Pier then spoke to the treatments used to treat trauma victims. When Assistant State’s Attorney Tyler Mikan asked if any of the treatments could implant a false memory, Pier said, “No, they cannot, and it would be highly unethical to implant memories. It can’t be done.”

It is “common” for trauma patients who have been sexually assaulted, children and adults, to “compartmentalize” those memories until later in life and then experience “flashbacks” and recall such memories “bit by bit,” Pier said.

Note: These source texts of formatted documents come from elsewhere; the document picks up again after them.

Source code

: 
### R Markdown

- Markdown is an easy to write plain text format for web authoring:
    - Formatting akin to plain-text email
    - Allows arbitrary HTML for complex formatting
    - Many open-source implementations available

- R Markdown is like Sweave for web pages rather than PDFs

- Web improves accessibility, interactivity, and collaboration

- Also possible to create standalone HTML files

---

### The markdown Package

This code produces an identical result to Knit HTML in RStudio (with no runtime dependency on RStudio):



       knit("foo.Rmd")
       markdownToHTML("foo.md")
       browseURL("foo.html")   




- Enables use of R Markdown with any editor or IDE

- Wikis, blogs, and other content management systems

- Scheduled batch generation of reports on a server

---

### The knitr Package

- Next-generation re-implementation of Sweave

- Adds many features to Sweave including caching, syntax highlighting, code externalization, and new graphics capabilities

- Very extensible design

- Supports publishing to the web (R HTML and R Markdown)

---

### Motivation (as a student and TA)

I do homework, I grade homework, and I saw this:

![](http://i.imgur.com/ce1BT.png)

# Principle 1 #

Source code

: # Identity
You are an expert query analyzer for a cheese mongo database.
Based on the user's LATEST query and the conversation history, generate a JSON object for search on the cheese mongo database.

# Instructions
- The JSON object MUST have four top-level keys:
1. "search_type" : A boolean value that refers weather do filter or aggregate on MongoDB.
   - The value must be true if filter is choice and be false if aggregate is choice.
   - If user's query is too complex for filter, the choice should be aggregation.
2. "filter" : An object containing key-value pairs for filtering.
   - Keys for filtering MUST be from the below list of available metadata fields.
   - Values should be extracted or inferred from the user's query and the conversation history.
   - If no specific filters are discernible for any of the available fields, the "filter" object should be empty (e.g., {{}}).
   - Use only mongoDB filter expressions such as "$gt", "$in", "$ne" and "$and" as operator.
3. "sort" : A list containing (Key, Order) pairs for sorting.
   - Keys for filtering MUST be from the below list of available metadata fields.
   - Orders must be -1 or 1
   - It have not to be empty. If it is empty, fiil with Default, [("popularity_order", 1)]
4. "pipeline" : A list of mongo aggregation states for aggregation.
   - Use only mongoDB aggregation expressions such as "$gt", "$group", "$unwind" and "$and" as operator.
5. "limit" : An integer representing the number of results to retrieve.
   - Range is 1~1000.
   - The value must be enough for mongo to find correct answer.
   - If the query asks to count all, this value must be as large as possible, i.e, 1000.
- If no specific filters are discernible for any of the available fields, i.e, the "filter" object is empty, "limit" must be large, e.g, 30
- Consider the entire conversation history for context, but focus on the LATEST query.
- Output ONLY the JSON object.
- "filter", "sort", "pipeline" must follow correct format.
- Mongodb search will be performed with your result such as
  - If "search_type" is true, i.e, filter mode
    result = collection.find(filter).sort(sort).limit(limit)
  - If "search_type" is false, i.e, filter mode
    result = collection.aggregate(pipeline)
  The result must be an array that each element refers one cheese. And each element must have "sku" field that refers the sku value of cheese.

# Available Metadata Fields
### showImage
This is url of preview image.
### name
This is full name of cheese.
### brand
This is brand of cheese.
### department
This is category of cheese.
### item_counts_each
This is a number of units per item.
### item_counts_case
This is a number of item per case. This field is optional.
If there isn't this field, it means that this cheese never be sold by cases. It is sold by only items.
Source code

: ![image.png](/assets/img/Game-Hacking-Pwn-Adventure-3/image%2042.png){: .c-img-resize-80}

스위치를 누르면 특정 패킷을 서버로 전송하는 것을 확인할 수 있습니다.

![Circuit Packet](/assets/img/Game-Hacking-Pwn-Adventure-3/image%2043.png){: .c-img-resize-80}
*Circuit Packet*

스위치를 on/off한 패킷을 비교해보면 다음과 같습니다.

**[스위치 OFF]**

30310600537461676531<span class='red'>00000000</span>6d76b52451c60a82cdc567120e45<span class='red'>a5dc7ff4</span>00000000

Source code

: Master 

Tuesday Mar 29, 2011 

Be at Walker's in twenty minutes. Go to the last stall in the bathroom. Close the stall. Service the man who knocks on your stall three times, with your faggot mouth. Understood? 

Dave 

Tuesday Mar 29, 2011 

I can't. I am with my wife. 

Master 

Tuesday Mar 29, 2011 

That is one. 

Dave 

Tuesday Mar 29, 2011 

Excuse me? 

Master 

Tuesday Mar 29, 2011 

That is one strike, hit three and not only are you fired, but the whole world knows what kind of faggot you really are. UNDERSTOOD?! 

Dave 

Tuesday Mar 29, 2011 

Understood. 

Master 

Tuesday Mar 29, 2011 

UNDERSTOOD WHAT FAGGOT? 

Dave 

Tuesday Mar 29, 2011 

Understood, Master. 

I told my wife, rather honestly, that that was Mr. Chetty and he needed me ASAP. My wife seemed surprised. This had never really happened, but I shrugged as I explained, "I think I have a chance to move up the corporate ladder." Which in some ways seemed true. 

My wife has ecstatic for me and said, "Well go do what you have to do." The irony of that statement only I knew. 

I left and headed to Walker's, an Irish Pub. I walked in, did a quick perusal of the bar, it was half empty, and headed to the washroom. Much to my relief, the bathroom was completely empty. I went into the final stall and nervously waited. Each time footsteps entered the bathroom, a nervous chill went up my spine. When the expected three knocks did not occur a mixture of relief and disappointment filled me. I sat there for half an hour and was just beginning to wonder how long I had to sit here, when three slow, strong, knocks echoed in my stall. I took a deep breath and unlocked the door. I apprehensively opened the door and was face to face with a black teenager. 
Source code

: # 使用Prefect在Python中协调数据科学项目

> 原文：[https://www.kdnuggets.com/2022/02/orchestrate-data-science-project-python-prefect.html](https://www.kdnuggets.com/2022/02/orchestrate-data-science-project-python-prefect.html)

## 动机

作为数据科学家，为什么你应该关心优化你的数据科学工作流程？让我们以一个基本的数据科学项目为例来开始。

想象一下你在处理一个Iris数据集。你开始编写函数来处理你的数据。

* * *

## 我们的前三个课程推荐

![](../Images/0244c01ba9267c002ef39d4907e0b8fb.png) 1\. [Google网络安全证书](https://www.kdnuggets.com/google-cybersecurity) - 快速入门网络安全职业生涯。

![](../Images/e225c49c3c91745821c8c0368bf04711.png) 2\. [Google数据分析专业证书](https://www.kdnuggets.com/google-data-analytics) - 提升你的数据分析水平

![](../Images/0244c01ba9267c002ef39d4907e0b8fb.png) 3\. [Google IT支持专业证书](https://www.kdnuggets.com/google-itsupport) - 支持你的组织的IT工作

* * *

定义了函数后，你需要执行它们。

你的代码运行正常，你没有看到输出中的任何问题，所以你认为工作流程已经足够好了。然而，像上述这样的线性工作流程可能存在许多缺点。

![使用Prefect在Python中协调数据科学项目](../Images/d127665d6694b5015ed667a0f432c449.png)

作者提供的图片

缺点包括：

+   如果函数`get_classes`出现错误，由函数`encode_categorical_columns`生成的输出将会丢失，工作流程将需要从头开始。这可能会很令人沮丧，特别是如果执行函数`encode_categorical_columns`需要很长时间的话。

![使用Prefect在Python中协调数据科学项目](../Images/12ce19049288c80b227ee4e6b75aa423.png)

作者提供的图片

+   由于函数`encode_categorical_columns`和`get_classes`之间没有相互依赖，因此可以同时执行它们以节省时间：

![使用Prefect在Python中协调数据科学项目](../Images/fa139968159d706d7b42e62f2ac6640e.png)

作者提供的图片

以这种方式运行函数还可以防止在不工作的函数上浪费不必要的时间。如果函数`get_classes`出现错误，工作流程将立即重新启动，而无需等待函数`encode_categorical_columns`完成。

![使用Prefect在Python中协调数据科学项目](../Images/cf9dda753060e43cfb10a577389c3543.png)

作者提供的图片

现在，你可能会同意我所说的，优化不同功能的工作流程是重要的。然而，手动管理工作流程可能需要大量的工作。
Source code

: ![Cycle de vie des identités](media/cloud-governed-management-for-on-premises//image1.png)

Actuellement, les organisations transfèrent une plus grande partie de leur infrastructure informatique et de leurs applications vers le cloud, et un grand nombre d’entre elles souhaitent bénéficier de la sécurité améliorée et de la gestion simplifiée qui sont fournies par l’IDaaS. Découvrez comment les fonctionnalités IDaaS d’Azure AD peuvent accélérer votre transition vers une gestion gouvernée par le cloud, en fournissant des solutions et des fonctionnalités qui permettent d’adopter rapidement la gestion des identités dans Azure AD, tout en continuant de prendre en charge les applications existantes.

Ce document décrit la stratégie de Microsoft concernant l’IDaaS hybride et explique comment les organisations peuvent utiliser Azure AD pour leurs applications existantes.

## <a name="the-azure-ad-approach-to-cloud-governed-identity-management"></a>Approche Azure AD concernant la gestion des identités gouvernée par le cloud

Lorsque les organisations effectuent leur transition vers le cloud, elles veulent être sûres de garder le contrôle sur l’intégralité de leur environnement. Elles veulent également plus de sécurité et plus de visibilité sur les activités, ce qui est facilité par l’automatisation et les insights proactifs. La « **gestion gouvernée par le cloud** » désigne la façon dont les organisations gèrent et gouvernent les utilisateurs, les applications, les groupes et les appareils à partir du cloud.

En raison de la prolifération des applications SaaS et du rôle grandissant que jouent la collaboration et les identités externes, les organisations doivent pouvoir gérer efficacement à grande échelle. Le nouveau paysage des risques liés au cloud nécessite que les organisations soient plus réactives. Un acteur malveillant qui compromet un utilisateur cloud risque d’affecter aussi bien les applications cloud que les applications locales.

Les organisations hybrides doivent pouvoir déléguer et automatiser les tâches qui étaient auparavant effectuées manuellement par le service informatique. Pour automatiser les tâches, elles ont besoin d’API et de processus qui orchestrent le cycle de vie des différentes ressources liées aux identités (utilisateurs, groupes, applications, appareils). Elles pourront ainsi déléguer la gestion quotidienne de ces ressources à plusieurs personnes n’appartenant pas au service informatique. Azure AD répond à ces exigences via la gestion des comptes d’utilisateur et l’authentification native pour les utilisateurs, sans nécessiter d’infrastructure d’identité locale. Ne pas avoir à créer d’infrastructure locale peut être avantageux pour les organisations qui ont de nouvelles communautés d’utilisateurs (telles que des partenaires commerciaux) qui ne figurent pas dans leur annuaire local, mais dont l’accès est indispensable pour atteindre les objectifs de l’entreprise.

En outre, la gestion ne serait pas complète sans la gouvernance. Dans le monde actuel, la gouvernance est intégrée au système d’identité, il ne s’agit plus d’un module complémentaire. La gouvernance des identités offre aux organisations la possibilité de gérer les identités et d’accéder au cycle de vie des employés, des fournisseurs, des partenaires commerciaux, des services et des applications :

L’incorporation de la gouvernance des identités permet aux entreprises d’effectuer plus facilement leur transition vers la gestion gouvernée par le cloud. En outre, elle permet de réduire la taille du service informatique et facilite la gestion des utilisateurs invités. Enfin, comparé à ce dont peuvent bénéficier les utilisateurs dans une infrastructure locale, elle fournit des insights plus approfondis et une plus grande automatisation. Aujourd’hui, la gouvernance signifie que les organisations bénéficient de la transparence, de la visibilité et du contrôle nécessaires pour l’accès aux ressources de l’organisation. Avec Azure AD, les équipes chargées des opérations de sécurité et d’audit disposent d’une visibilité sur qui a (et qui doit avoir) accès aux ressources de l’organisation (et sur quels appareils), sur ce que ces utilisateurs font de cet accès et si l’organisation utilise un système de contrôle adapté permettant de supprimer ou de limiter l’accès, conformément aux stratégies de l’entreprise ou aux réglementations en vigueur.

To retrieve an entire memory all at once “is too traumatic.”

Buttitta asked Pier if she was aware that there are people who make false allegations or have false memories of rape. She said she has never had anyone lie to her or recall a false memory.

Calling it “junk science,” Buttitta said there are trauma therapists who have lost their licenses because they relied on false memories.

She said when she is told of a recovered memory or flashback of rape, she believes “it to be true always.” Buttitta asked if she ever helped a patient “piece together their memories,” to which she said no, that would “be inappropriate.”

“We allow the patient to piece together their memories,” she said.

Buttitta called Robert Christopher Barden as an expert witness on recovered memory.

Barden testified that therapists are not properly trained in memory recovery and that techniques such as hypnosis, psychotherapy, improper and suggestive questions can change one’s memory and create false memories.

Theories of repressed memory and “so-called flashbacks” are “debunked repeatedly” and “not accepted by the science community at all,” he said.

Flashbacks, Barden said, are considered to be more like nightmares where what the people experience is not real. Flashbacks of abuse can develop from improper therapy or be the result of reading books or suggestive therapy.

Barden also referred to the practice of Bessel van der Kolk, whose work and belief in memory recovery in the 1980s he called “junk science.”

“If someone suggests a flashback is memory, that is malpractice,” Barden said. “Telling a patient a flashback is a memory, it’s just false, false information. It’s junk science.”